→ **WORK ITEM**
Could you copy out word for word the lines in the items below, from the line with "Coordenação de Inclusão" to the line with "DE ADMINISTRAÇÃO", including both of those lines and nothing else?

→ **MATERIAL PROVIDED**
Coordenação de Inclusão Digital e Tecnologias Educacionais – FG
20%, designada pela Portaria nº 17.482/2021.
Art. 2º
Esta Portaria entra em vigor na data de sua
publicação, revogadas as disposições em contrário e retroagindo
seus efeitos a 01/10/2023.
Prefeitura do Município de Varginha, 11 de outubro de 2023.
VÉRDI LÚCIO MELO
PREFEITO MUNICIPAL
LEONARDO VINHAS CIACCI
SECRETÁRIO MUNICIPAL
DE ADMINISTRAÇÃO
---
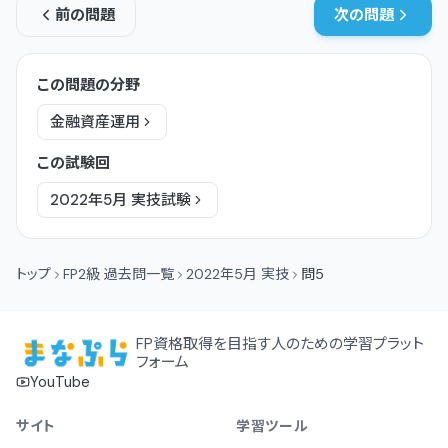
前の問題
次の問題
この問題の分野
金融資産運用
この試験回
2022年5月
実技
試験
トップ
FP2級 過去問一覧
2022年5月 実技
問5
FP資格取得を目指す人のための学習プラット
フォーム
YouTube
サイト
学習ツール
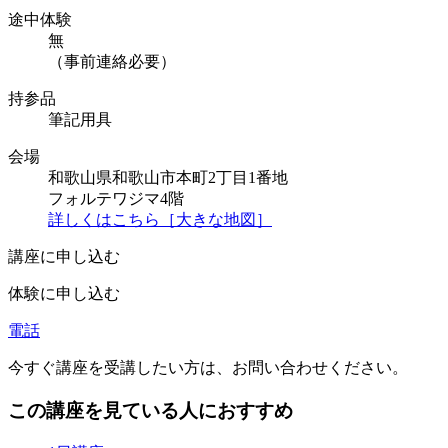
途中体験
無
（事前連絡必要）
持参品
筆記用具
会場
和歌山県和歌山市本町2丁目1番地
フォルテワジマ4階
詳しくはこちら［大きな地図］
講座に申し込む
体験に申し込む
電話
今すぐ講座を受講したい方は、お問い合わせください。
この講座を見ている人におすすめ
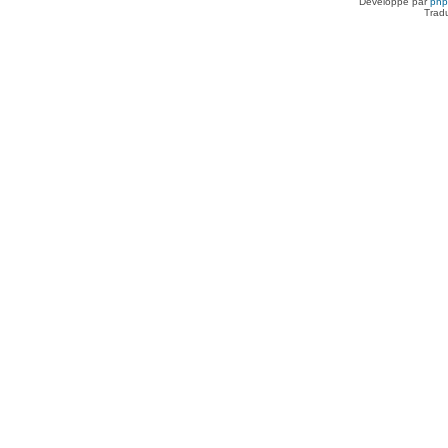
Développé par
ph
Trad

→ **WRITTEN SOLUTION**
Coordenação de Inclusão Digital e Tecnologias Educacionais – FG
20%, designada pela Portaria nº 17.482/2021.
Art. 2º
Esta Portaria entra em vigor na data de sua
publicação, revogadas as disposições em contrário e retroagindo
seus efeitos a 01/10/2023.
Prefeitura do Município de Varginha, 11 de outubro de 2023.
VÉRDI LÚCIO MELO
PREFEITO MUNICIPAL
LEONARDO VINHAS CIACCI
SECRETÁRIO MUNICIPAL
DE ADMINISTRAÇÃO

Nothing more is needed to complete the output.